> **Records shown**:
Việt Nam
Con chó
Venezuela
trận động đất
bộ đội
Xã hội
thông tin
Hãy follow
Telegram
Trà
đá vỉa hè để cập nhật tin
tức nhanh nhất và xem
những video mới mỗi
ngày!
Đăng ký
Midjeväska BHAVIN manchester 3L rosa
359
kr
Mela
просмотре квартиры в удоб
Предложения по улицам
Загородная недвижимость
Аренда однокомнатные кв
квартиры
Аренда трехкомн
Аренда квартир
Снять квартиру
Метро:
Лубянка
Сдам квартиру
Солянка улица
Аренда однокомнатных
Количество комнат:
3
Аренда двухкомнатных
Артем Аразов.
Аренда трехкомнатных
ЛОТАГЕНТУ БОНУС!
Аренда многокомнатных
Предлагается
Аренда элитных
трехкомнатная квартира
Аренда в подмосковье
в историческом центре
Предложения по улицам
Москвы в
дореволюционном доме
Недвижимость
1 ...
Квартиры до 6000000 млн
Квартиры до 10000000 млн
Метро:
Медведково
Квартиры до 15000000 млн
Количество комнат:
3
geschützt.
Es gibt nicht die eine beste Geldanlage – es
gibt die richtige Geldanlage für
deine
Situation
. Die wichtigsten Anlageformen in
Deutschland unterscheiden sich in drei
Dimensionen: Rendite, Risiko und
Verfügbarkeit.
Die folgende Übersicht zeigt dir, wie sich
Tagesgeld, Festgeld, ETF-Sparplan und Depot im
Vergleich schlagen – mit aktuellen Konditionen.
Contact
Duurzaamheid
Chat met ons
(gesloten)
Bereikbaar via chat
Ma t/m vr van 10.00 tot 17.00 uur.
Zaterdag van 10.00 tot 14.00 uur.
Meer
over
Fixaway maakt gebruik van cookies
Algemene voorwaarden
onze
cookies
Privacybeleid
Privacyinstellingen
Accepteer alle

> **Required work**:
Each line from the one holding "Аренда в подмосковье" down to the end of the records above is to be repeated exactly; no other line belongs in the reply.

> **Answer to this task**:
Аренда в подмосковье
в историческом центре
Предложения по улицам
Москвы в
дореволюционном доме
Недвижимость
1 ...
Квартиры до 6000000 млн
Квартиры до 10000000 млн
Метро:
Медведково
Квартиры до 15000000 млн
Количество комнат:
3
geschützt.
Es gibt nicht die eine beste Geldanlage – es
gibt die richtige Geldanlage für
deine
Situation
. Die wichtigsten Anlageformen in
Deutschland unterscheiden sich in drei
Dimensionen: Rendite, Risiko und
Verfügbarkeit.
Die folgende Übersicht zeigt dir, wie sich
Tagesgeld, Festgeld, ETF-Sparplan und Depot im
Vergleich schlagen – mit aktuellen Konditionen.
Contact
Duurzaamheid
Chat met ons
(gesloten)
Bereikbaar via chat
Ma t/m vr van 10.00 tot 17.00 uur.
Zaterdag van 10.00 tot 14.00 uur.
Meer
over
Fixaway maakt gebruik van cookies
Algemene voorwaarden
onze
cookies
Privacybeleid
Privacyinstellingen
Accepteer alle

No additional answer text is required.